_Teks Sumber_
BERITABUANA.CO, TEL AVIV – Meski Israel gembira karena induk senangnya Amerika Serikat (AS), berhasil merudal tiga tempat penyimpanan bom milik Orang, namun secara psikologis Iran sudah lebih dahulu mendapatkan kabar gembira. Pasalnya anak Perdana Menteri Israel Benjamin Netanyahu gagal kawin akibat serangan rudal Iran yang memporak-porandakan kota Tel Aviv dan kota-kota lainnya. Kemudian Iran pun mendapat keuntungan dengan keluhan Netanyahu tentang anaknya gagal kawin tidak mendapatkan simpatik warga Israel yang anti Netanyahu.
Dalam pidatonya yang memicu kontroversi, Perdana Menteri Israel Benjamin Netanyahu menyatakan bahwa akibat serangan Iran ia harus menanggung dengan biaya pribadi.
Dalam pidatonya yang disiarkan di televisi pada Jumat (20/6/2025), Netanyahu berusaha menunjukkan bahwa setiap warga Israel, termasuk keluarganya, turut menanggung beban pengorbanan.

_Segmen Data_
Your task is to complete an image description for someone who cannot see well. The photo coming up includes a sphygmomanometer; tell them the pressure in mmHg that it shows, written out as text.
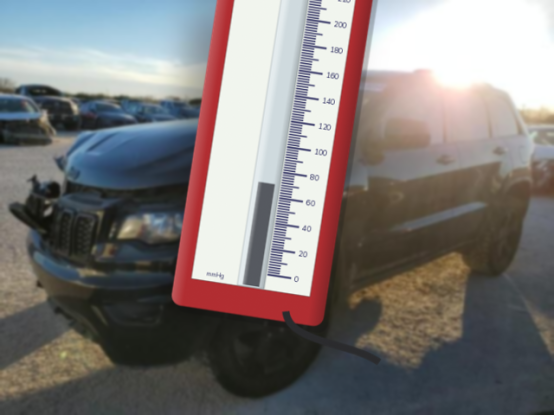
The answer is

_Tujuan Tugas_
Tuliskan semua nama negara yang muncul dalam teks berita. Daftar tersebut merupakan bahan tersendiri yang terpisah dari teks berita.

_Hasil Tugas_
Israel, Amerika Serikat (AS), dan Iran.